Unnamed: 0,Company,ESG score
0,1&1 Drillisch AG,4
1,2U Inc,9
2,3i Group PLC,50
3,51job Inc,9
4,58.com Inc,6


**Type 2 data is from two sources**

1. Yahoo Finance.

2. Nasdaq.


In [47]:
df_sp500 = pd.read_csv(r'..\data\sp500.csv')

E.g. S&P 500 historical data looks like this:

In [48]:
df_sp500.head()

Unnamed: 0,Date,Open,High,Low,Close,Adj Close,Volume
0,1927-12-01,17.66,17.66,17.66,17.66,17.66,0
1,1928-01-01,17.76,17.76,17.26,17.57,17.57,0
2,1928-02-01,17.530001,17.629999,16.950001,17.26,17.26,0
3,1928-03-01,17.299999,19.280001,17.299999,19.280001,19.280001,0
4,1928-04-01,18.91,19.75,18.91,19.75,19.75,0


### 2. Pre-processing

**Altogether, in the beginning I had data from six different sources.**

My plan is to combine information from multiple sources together. Thus far, I have done following:

1. I took the **Robecosam's** data as a "base" data, since it had most companies listed.

2. Went through **Clean200's** and **Sciencebasedtarget's** ratings and searched if a company occurs there or not.

3. If the company occured on **Sciencebasedtarget's** rating list, took also the country information out.

4. Went through Nasdaq's stock symbols list and searched for the companies there. If found, took the symbol out.

In [49]:
df_combined = pd.read_csv(r'../data/combined_data.csv')

In [50]:
df_combined.head()

Unnamed: 0.1,Unnamed: 0,Company,ESG score,Clean200,ScienceBasedTargets,Country,Symbol
0,0,1&1 Drillisch AG,4,0.0,0.0,na,na
1,1,2U Inc,9,0.0,0.0,na,na
2,2,3i Group PLC,50,0.0,0.0,na,na
3,3,51job Inc,9,0.0,0.0,na,na
4,4,58.com Inc,6,0.0,0.0,na,na


Next, I need to continue working on stock symbols, since I need them for acquiring beta-coefficients and dividend history on individual stocks.

All the data is openly available.

### 3. Challenges

1. All the data is not available to download in usable format (excel-file, csv).

2. Spelling of company names vary in different sources, especially acronyms e.g. ltd <-> limited.

3. Good list of stock symbols challenging to find.

### 4. Size of data

At the moment, 3198 instances (companies) with six attributes. 

- Attributes will increase from here with at least 2.

- Instances will decrease.
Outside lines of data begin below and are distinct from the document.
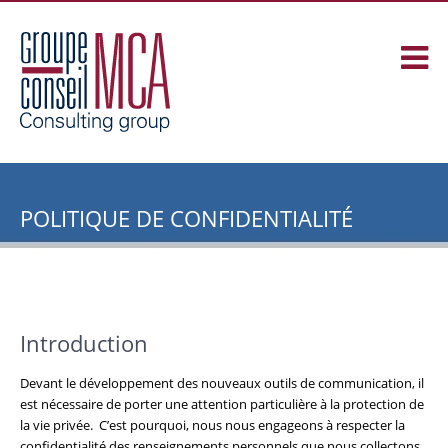
POLITIQUE DE CONFIDENTIALITÉ
Introduction
Devant le développement des nouveaux outils de communication, il
est nécessaire de porter une attention particulière à la protection de
la vie privée. C’est pourquoi, nous nous engageons à respecter la
confidentialité des renseignements personnels que nous collectons.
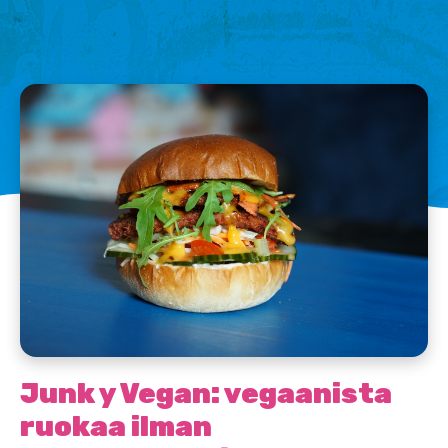
Junk y Vegan: vegaanista
ruokaa ilman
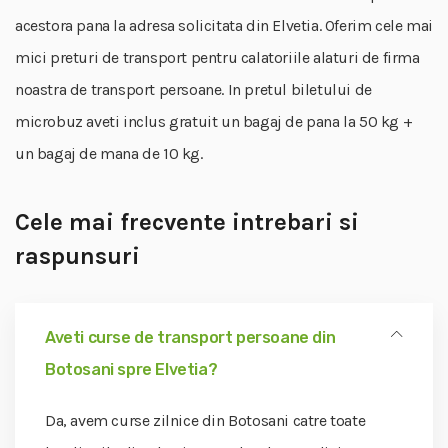
acestora pana la adresa solicitata din Elvetia. Oferim cele mai
mici preturi de transport pentru calatoriile alaturi de firma
noastra de transport persoane. In pretul biletului de
microbuz aveti inclus gratuit un bagaj de pana la 50 kg +
un bagaj de mana de 10 kg.
Cele mai frecvente intrebari si
raspunsuri
Aveti curse de transport persoane din
Botosani spre Elvetia?
Da, avem curse zilnice din Botosani catre toate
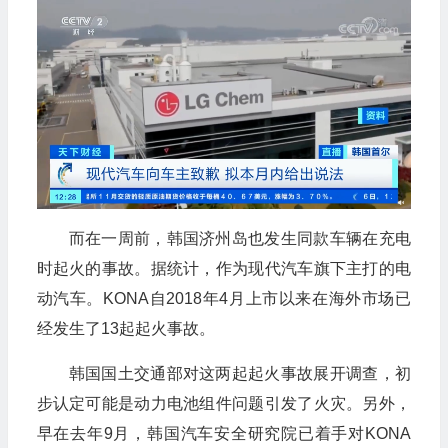
而在一周前，韩国济州岛也发生同款车辆在充电
时起火的事故。据统计，作为现代汽车旗下主打的电
动汽车。
KONA
自
2018
年
4
月上市以来在海外市场已
经发生了
13
起起火事故。
韩国国土交通部对这两起起火事故展开调查，初
步认定可能是动力电池组件问题引发了火灾。另外，
早在去年
9
月，韩国汽车安全研究院已着手对
KONA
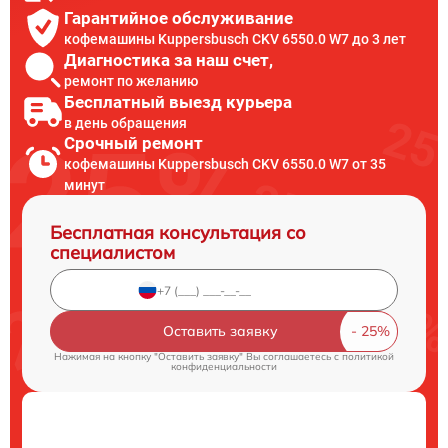
Гарантийное обслуживание
кофемашины Kuppersbusch CKV 6550.0 W7 до 3 лет
Диагностика за наш счет,
ремонт по желанию
Бесплатный выезд курьера
в день обращения
Срочный ремонт
кофемашины Kuppersbusch CKV 6550.0 W7 от 35
минут
Бесплатная консультация со
специалистом
Оставить заявку
Нажимая на кнопку "Оставить заявку" Вы соглашаетесь c
политикой
конфиденциальности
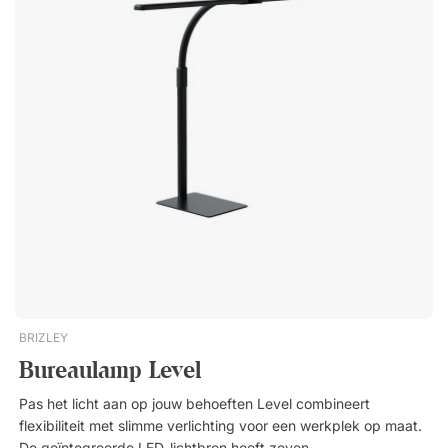
voet.Classic is een stijlvolle bureaulamp van gepolijst en
geborsteld aluminium. Met een verstelbare armatuur die het
gemakkelijk maakt om het licht te richten, en met een
lichttemperatuur die in drie stappen kan worden aangepast.
Inclusief lampvoet en klembevestiging. Twee scharnierpunten
die afzonderlijk kunnen worden versteld om de lamp
eenvoudig te positioneren. Kantel de lampkop om het licht te
richten. Schakel tussen drie verschillende kleurtemperaturen.
LED-lamp inbegrepen.
BRIZLEY
Bureaulamp Level
Pas het licht aan op jouw behoeften Level combineert
flexibiliteit met slimme verlichting voor een werkplek op maat.
De geïntegreerde LED-lichtbron heeft zeven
My preliminary plan was to have around 200 companies.

Data can be updated, but at the moment I don't see reason for it, since most of my data is annual. 

 $\Rightarrow$ ESG-rating agencies publish their reports once a year, dividends are mostly paid annually or semi-annually etc.

### 5. Normalization

Normalization is needed at least for these pieces of data:

 1. **Robecosam's** rating is between 0 and 100, where as for other two it is either 0 or 1.
 
   $\Rightarrow$ Plan is to normalize Robecosam's scores between 0 and 1 as well.
   
 2. Dividends paid.
 
   $\Rightarrow$ Information is in local currency (USD, EUR), so they are not comparable. One solution could be using e.g. **dividend     yield**, which is 
   
   $\frac{\text{dividend paid}}{\text{share price}}$
   
   to escape the currency differences.